Material for this exercise
^^^^^^^^

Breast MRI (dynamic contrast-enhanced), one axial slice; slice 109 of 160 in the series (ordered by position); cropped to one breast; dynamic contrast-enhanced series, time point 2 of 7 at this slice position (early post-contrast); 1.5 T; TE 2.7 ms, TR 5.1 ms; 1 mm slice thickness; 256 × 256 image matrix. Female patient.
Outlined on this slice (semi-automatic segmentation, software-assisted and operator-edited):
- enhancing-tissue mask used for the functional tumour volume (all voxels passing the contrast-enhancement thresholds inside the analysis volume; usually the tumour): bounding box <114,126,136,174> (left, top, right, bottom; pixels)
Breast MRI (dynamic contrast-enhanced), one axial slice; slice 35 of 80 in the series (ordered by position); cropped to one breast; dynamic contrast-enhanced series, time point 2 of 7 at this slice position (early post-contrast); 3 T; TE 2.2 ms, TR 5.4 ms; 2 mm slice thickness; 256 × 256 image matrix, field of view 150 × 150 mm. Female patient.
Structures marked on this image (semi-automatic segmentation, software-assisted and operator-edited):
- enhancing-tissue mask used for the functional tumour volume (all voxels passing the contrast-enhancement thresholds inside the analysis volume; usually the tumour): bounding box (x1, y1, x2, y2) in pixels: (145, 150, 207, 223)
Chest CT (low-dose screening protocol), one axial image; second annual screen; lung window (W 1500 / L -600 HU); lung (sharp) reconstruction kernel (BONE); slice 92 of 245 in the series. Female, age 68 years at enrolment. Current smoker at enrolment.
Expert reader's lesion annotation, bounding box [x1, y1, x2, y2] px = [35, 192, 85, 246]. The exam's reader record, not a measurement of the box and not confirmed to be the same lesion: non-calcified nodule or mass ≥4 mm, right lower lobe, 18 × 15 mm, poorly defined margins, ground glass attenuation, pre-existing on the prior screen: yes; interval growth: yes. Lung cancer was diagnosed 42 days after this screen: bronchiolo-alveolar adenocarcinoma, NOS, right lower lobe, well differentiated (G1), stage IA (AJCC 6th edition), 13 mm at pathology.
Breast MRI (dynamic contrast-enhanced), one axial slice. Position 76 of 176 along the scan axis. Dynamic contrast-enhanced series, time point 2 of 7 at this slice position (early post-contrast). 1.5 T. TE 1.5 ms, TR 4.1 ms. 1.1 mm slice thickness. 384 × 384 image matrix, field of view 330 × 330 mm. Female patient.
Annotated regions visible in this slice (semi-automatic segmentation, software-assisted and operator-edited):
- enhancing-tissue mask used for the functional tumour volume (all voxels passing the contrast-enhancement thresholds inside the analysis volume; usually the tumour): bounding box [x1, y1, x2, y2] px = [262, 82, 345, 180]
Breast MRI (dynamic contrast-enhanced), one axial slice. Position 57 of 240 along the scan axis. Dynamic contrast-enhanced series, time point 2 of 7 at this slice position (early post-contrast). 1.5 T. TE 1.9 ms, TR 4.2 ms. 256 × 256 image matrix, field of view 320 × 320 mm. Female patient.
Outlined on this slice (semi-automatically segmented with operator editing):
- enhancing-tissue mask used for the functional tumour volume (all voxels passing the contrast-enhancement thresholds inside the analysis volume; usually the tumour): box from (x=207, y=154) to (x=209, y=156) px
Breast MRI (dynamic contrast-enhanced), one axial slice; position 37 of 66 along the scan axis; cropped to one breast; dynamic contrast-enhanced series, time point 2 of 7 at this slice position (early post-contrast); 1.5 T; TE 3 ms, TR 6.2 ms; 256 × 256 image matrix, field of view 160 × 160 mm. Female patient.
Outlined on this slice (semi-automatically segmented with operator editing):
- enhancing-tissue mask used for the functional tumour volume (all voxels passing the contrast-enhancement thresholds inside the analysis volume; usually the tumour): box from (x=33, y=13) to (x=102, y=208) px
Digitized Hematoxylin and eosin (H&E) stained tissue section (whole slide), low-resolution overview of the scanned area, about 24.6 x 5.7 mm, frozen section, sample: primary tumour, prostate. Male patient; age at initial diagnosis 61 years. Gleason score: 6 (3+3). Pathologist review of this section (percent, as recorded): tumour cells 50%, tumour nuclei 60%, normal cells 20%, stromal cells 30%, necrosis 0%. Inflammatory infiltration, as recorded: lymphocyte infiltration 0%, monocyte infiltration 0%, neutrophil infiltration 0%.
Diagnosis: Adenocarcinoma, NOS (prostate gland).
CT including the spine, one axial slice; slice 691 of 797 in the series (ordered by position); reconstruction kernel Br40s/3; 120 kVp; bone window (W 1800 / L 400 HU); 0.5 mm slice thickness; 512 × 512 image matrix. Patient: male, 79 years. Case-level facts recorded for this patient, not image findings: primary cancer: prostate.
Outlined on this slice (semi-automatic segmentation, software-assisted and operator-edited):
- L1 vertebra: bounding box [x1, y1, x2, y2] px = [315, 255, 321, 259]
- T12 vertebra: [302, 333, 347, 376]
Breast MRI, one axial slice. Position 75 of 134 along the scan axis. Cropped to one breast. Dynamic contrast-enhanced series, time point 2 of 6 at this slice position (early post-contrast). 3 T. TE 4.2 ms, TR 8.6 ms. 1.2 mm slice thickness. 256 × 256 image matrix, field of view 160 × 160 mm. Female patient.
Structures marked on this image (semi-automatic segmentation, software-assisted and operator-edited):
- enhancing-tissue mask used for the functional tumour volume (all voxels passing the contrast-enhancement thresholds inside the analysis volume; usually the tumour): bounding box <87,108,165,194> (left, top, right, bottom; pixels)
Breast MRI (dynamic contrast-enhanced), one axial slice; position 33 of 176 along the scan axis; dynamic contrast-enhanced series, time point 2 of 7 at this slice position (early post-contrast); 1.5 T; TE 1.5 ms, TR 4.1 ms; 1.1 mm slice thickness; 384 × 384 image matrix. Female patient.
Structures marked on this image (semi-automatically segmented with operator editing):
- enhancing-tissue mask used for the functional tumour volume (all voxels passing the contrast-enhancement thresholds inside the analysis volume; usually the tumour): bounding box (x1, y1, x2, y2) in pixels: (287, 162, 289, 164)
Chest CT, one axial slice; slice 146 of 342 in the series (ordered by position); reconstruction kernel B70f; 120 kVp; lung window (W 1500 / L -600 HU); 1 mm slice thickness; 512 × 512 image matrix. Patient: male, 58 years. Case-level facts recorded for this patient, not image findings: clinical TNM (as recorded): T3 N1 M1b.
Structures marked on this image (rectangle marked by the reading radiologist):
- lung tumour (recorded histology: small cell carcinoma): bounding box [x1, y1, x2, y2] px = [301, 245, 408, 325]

^^^^^^^^

Task
Could you set down, exactly as written, the lines above between the one holding "384 image matrix. Female patient." and the one holding "162, 289, 164)", inclusive, and nothing more?

Written solution
Breast MRI (dynamic contrast-enhanced), one axial slice; position 33 of 176 along the scan axis; dynamic contrast-enhanced series, time point 2 of 7 at this slice position (early post-contrast); 1.5 T; TE 1.5 ms, TR 4.1 ms; 1.1 mm slice thickness; 384 × 384 image matrix. Female patient.
Structures marked on this image (semi-automatically segmented with operator editing):
- enhancing-tissue mask used for the functional tumour volume (all voxels passing the contrast-enhancement thresholds inside the analysis volume; usually the tumour): bounding box (x1, y1, x2, y2) in pixels: (287, 162, 289, 164)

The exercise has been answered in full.